• **Task details**
Taking the material as a whole, state how many of its lines contain "serif". Write the number and nothing more.

• **Information**
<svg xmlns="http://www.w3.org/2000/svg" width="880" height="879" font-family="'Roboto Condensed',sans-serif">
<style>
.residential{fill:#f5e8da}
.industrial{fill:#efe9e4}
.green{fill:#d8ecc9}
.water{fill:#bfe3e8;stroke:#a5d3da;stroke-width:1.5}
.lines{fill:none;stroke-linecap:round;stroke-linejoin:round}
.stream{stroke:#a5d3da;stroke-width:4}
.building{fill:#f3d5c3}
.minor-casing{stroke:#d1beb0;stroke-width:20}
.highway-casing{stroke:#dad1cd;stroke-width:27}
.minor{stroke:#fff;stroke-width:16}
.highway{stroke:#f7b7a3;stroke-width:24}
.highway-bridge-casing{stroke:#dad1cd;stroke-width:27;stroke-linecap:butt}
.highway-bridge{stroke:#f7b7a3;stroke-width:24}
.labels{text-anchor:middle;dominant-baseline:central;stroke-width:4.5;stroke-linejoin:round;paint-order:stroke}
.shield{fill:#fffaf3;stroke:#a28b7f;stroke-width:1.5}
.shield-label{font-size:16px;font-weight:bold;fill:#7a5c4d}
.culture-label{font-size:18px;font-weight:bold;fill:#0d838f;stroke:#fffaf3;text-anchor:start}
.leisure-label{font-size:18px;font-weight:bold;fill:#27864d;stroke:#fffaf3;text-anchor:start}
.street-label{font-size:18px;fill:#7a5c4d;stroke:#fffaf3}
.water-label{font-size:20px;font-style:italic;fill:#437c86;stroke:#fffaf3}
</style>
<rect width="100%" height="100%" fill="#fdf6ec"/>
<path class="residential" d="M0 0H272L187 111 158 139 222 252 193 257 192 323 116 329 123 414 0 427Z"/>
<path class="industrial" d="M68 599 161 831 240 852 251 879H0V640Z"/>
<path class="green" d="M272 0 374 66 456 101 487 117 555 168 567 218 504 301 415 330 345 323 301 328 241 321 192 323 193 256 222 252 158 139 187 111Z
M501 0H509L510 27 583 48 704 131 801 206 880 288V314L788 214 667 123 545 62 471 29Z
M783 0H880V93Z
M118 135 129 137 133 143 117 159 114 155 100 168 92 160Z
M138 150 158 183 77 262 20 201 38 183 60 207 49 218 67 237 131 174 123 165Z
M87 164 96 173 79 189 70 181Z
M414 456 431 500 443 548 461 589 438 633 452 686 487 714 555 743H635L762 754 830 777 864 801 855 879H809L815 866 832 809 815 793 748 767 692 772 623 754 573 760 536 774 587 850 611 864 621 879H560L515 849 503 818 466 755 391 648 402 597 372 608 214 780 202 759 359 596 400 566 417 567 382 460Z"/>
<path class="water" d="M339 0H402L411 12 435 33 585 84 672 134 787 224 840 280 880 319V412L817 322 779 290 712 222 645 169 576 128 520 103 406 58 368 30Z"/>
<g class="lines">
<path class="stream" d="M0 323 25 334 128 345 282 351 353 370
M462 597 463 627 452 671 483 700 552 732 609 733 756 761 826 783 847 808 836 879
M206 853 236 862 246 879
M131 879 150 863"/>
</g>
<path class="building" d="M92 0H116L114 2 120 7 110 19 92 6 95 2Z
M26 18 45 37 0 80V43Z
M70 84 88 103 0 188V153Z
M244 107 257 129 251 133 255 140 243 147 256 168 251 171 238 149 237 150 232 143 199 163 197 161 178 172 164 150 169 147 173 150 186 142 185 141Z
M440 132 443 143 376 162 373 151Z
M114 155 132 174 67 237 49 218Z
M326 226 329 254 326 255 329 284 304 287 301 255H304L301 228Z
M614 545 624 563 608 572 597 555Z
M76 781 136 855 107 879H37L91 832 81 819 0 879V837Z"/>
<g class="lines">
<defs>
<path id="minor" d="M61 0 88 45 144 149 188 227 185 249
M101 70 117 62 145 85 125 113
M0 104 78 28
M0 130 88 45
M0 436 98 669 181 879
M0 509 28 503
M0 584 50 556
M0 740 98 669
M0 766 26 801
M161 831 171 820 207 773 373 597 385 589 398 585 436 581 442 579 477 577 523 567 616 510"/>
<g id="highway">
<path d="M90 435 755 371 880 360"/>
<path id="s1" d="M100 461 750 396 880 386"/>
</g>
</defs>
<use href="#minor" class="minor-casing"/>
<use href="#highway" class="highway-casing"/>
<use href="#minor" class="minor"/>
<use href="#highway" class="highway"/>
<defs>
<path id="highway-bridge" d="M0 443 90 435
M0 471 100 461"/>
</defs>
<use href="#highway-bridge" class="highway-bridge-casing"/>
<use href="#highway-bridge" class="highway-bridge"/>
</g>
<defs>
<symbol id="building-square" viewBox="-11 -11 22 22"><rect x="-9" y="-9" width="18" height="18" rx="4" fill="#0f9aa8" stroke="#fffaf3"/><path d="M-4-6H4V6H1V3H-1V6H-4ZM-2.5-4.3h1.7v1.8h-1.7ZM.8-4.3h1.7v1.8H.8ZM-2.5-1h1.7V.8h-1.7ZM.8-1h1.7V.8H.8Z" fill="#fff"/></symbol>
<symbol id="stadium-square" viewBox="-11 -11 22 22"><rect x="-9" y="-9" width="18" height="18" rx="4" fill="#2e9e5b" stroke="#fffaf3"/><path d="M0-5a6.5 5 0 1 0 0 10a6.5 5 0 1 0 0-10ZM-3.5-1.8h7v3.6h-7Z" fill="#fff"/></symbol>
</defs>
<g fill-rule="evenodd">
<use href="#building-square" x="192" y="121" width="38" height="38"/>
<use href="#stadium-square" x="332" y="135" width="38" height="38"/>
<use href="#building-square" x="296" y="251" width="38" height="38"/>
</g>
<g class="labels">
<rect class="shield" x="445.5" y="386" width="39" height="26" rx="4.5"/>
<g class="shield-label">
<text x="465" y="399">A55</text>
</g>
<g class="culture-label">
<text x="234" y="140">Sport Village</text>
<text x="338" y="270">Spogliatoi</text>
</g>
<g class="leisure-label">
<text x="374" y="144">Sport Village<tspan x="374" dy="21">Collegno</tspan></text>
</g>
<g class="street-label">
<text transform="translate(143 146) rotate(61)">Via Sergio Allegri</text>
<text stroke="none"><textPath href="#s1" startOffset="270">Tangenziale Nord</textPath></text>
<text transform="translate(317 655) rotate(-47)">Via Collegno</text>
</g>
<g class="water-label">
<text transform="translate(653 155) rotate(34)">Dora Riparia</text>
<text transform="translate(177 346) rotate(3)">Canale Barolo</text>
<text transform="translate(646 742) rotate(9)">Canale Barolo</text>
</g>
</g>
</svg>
* * *
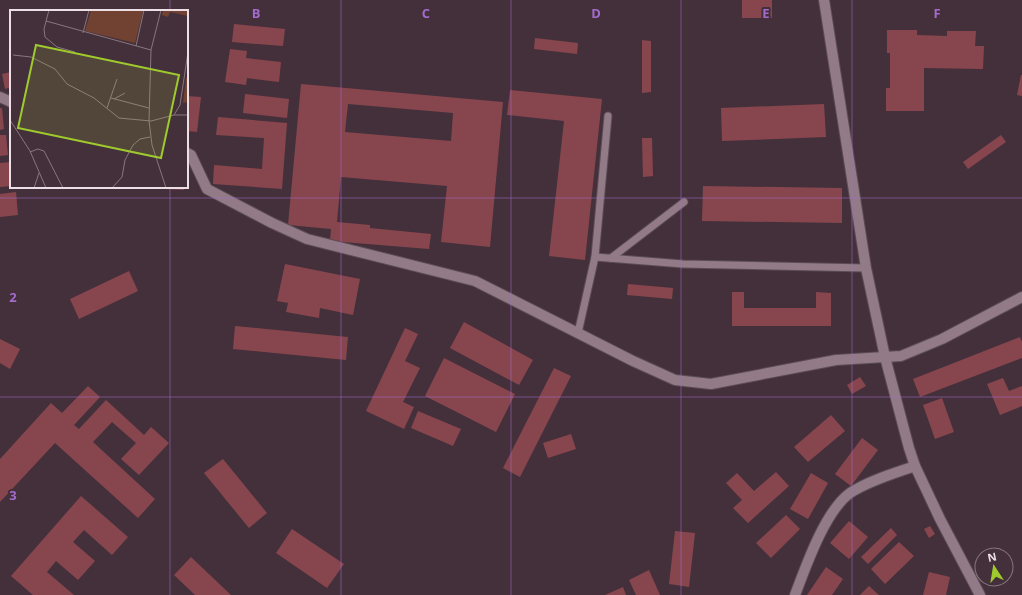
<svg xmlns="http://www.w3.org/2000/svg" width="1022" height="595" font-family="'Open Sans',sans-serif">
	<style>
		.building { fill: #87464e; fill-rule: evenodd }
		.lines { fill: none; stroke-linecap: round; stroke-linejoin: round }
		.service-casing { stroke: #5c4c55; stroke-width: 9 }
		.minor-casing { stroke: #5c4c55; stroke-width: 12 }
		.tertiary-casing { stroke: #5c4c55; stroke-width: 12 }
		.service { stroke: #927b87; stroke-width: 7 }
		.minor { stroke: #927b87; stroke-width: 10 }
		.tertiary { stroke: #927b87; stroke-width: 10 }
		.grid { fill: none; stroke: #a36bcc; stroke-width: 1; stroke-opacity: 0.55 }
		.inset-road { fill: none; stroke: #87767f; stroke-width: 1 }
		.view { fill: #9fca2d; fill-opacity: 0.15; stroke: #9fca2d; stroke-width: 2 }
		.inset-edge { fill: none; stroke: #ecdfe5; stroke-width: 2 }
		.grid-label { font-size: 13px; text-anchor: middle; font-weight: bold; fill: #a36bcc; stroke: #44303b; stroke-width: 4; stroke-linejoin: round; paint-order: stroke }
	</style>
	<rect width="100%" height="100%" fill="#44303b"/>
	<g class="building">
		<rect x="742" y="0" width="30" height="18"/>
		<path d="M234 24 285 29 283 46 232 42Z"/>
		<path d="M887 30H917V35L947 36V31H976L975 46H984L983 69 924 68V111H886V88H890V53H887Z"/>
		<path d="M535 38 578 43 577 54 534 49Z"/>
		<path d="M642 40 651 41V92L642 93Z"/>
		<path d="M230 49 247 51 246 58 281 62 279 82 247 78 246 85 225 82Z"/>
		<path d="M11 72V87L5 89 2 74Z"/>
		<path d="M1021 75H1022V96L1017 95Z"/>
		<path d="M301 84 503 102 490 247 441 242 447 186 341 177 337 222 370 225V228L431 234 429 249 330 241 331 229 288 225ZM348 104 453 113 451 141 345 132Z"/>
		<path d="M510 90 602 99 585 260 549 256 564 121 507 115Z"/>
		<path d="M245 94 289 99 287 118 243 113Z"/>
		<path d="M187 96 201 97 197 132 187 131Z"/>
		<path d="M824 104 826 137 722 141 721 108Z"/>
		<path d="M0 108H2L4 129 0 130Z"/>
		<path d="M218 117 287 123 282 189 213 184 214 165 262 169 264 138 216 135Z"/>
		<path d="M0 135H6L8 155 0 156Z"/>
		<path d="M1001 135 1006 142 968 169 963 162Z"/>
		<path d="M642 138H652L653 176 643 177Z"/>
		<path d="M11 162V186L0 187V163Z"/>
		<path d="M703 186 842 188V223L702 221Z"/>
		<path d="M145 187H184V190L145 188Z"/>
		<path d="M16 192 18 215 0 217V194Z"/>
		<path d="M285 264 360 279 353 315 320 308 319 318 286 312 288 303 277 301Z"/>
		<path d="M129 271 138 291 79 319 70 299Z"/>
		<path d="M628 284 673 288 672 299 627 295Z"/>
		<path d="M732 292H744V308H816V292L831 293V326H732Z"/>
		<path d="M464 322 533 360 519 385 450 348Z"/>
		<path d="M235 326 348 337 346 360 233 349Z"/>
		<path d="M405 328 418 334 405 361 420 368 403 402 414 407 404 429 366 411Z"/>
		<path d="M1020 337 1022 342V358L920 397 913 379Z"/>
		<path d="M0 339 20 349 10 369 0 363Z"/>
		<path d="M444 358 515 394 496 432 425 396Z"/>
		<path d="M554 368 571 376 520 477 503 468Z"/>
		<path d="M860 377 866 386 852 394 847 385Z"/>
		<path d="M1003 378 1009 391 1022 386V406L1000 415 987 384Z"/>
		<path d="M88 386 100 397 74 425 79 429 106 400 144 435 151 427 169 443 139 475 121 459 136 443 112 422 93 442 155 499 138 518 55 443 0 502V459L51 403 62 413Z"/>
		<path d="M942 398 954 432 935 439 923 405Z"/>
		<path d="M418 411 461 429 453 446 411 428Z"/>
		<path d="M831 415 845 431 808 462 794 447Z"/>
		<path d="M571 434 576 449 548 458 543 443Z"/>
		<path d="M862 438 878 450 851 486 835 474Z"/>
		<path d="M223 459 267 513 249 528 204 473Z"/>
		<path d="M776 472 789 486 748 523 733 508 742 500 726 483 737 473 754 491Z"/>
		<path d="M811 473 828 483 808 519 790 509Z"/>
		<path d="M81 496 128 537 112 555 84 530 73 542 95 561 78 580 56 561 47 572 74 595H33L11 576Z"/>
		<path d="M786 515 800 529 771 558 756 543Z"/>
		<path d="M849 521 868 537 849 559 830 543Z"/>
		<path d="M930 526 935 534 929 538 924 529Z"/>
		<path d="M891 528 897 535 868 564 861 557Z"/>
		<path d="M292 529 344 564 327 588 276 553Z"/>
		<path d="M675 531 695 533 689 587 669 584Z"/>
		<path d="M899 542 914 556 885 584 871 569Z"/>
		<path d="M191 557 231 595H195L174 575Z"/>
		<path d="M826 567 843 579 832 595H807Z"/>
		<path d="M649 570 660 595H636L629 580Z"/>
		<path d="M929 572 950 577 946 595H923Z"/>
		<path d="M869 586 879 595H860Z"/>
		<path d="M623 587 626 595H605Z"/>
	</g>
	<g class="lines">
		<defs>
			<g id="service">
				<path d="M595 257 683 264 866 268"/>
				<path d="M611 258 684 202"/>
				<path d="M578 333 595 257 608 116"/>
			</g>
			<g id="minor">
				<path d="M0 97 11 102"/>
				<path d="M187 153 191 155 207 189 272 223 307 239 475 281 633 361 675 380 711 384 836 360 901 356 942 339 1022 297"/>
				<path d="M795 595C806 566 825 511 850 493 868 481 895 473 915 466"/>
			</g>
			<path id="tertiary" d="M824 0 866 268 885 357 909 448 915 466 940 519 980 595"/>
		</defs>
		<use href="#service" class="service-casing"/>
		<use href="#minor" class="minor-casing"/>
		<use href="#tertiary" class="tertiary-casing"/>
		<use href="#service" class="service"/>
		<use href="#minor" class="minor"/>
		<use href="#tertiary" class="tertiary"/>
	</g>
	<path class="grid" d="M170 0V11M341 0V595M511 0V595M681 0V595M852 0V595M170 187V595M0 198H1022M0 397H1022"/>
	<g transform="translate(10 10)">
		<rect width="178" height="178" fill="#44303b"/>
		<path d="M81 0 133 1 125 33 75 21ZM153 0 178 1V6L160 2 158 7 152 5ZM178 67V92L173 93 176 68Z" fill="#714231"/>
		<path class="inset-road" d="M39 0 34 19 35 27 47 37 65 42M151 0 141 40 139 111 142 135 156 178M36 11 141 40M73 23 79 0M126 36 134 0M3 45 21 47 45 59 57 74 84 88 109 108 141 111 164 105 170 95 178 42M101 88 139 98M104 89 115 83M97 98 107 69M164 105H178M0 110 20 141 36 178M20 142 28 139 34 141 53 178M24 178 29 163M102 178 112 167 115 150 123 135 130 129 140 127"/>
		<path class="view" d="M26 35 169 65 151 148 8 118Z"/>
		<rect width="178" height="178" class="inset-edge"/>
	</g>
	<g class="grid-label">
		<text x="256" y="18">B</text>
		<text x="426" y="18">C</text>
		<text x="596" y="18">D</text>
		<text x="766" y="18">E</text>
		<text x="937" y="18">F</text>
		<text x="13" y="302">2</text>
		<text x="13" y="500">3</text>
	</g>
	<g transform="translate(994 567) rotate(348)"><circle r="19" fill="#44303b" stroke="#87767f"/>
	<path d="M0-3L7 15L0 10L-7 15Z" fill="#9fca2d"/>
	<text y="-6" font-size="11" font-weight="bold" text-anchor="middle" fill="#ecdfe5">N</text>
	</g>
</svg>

• **Exercise answer**
2